- **Bilgiyi Kullanarak**
a) Demokrasi ve gelenek üzerine metinden, "Hayal meyal hatırlıyorum" sözlerini içeren yerle başlayıp "imkânı vermeden kesmektir." ile biten kısmı aynen alıntılayın.
b) Demokrasi ve gelenek üzerine metinde geçen özel adları (kişi, yer, millet ve Tanrı adları) ekleri ve sıfatları atarak yalın hâlleriyle, metindeki sırayla listeleyin.
c) Demokrasi ve gelenek üzerine metinde "Hayal meyal hatırlıyorum" diye başlayan paragrafı ana bilgilerini koruyarak daha kısa biçimde yeniden yazın.

- **Okunacak Metin**
- - - - - - -
Hayal meyal hatırlıyorum Bardakçı’nın bu sözlerini, ‘Şarkta demokrasi olmaz’ demişti. ‘Çünkü bu gen yapımızla alakalıdır ve Türk milletinin genlerinde bu yoktur.’ Haklı bir önerme olmamasını Yüce Allah’tan istedikten sonra bu meselenin acı bir gerçek olduğu rahatlıkla fark edilebilir. Herhalde mesele gen yapımızla alakalı değildir ama gelenek… Gelenekle yakından bağlıdır ve gerçekten toplumlar geleneklerinin üzerine inşa ettikleri yeni davranış setleriyle yaşamlarını sürdürürler. Ne geleneklerinden kopabilirler ne de yeni yaşam tarzını tam manasıyla kabullenebilirler. Buradan çıkmanın tek yolu, ilerlemenin kanununu süreklilik arz edecek şekilde uygulamak ve geçmişin bağlarını geriye dönme imkânı vermeden kesmektir.
- - - - - - -
- **Verilen Bilgiler**
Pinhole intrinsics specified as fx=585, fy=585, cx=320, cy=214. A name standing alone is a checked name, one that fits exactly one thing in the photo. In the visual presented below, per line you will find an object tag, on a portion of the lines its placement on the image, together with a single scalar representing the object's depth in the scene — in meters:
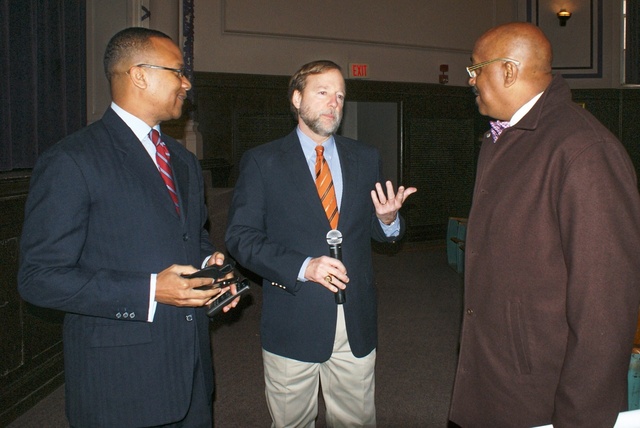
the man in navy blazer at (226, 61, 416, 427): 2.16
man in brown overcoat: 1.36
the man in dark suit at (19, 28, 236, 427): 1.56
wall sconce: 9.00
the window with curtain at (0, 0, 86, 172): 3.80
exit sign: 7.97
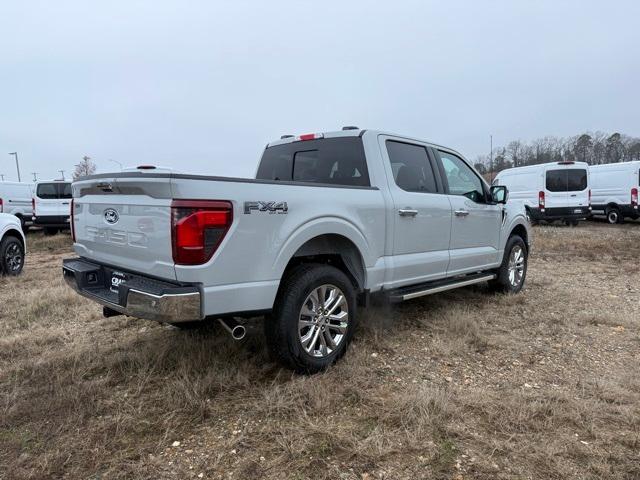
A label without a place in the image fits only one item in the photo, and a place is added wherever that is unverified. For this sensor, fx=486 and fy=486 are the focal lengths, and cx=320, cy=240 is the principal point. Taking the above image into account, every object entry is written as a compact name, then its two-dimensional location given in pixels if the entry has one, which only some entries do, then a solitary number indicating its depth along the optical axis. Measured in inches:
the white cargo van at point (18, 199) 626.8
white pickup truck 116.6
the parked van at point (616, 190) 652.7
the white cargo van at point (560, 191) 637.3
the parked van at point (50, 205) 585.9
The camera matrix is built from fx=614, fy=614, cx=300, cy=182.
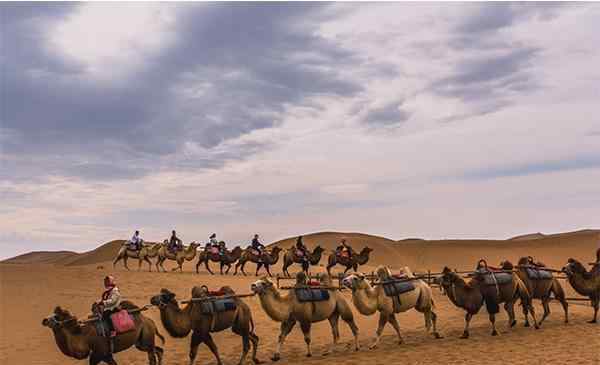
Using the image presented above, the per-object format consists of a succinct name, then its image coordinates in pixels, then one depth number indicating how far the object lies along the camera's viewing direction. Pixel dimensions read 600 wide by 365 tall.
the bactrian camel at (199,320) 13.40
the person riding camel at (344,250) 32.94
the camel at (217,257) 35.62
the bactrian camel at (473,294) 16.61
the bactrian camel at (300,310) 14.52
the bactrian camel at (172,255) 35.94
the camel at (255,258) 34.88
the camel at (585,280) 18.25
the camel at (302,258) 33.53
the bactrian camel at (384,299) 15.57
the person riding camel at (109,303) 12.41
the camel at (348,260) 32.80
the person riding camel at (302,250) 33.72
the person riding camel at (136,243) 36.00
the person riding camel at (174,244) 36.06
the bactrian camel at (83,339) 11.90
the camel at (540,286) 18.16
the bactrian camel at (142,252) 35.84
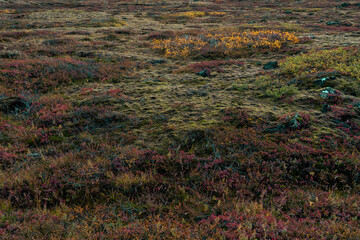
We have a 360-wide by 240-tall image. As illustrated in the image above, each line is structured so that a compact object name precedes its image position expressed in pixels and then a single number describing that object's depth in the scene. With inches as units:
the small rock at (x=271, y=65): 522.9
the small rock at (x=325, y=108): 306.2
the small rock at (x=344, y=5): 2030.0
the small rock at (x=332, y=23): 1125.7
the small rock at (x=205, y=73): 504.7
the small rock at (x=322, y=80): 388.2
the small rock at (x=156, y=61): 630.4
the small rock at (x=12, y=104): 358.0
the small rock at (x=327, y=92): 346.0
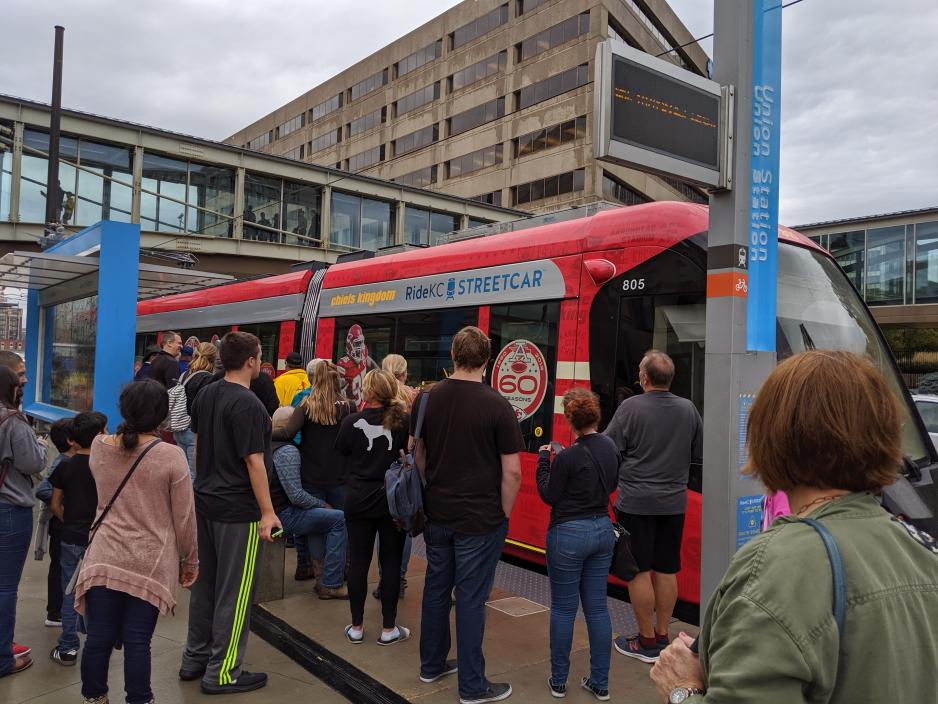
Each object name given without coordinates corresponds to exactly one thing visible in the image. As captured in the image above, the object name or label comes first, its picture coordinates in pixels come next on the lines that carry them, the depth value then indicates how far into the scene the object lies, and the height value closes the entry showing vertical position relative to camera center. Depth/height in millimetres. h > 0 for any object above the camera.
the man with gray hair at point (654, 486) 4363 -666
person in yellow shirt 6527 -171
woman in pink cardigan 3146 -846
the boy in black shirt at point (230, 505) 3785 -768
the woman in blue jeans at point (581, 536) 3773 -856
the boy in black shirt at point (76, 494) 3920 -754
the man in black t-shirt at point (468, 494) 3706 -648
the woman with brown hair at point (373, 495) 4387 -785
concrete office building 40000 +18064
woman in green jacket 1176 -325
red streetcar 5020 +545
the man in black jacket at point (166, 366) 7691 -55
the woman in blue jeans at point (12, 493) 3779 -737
- - - - - - -
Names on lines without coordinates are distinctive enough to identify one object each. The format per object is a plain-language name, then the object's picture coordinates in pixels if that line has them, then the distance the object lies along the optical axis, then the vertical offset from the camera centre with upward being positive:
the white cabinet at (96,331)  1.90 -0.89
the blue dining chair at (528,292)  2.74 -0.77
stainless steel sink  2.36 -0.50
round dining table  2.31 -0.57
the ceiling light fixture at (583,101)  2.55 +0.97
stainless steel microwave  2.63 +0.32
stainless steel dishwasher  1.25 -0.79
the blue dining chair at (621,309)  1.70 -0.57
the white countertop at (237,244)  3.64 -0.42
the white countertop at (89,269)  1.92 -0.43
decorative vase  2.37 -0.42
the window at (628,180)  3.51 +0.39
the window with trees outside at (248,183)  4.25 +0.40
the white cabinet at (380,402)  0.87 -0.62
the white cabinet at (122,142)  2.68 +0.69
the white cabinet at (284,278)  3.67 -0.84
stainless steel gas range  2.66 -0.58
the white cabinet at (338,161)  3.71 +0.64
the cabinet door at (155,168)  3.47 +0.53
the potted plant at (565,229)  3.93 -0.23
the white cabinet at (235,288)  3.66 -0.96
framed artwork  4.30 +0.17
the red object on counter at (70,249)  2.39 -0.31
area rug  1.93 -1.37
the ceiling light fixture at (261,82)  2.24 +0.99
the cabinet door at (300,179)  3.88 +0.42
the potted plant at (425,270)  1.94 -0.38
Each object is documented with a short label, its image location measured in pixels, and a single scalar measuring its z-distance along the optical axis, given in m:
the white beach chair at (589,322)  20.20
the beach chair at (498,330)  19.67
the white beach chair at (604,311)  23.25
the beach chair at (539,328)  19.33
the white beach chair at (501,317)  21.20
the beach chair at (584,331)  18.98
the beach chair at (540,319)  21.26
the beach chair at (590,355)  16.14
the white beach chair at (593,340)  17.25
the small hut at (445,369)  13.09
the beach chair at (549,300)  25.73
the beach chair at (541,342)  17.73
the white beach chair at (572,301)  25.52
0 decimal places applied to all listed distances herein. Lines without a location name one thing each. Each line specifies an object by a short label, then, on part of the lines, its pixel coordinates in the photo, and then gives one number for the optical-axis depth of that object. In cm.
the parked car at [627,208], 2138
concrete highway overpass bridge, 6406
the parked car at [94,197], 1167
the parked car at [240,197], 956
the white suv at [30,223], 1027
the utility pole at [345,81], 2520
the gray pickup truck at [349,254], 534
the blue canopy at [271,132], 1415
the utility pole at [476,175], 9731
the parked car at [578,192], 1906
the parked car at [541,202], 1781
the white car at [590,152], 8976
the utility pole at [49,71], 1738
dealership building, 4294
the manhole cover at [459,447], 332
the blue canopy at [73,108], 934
- - - - - - -
- **Görev Sonuçları**
a)
Hayal meyal hatırlıyorum Bardakçı’nın bu sözlerini, ‘Şarkta demokrasi olmaz’ demişti. ‘Çünkü bu gen yapımızla alakalıdır ve Türk milletinin genlerinde bu yoktur.’ Haklı bir önerme olmamasını Yüce Allah’tan istedikten sonra bu meselenin acı bir gerçek olduğu rahatlıkla fark edilebilir. Herhalde mesele gen yapımızla alakalı değildir ama gelenek… Gelenekle yakından bağlıdır ve gerçekten toplumlar geleneklerinin üzerine inşa ettikleri yeni davranış setleriyle yaşamlarını sürdürürler. Ne geleneklerinden kopabilirler ne de yeni yaşam tarzını tam manasıyla kabullenebilirler. Buradan çıkmanın tek yolu, ilerlemenin kanununu süreklilik arz edecek şekilde uygulamak ve geçmişin bağlarını geriye dönme imkânı vermeden kesmektir.

b)
Bardakçı
Şark
Türk
Allah

c) Yazar, Bardakçı'nın Şark'ta demokrasi olamayacağını ve bunun Türk milletinin kalıtsal yapısından kaynaklandığını söylediğini hatırlıyor. Bu önermenin haklı olmamasını dilese de meselenin acı bir gerçek olduğunu kabul ediyor. Ona göre sorun kalıtsal yapıdan değil, gelenekten kaynaklanıyor. Toplumlar, geleneklerinin üzerine kurdukları yeni davranış setleriyle yaşıyor. Ne gelenekten kopabiliyor ne de yeni yaşam tarzını tam olarak benimseyebiliyorlar. Tek çıkış yolu, ilerlemenin kanununu sürekli uygulamak ve geçmişin bağlarını geri dönüş imkânı bırakmadan kesmek.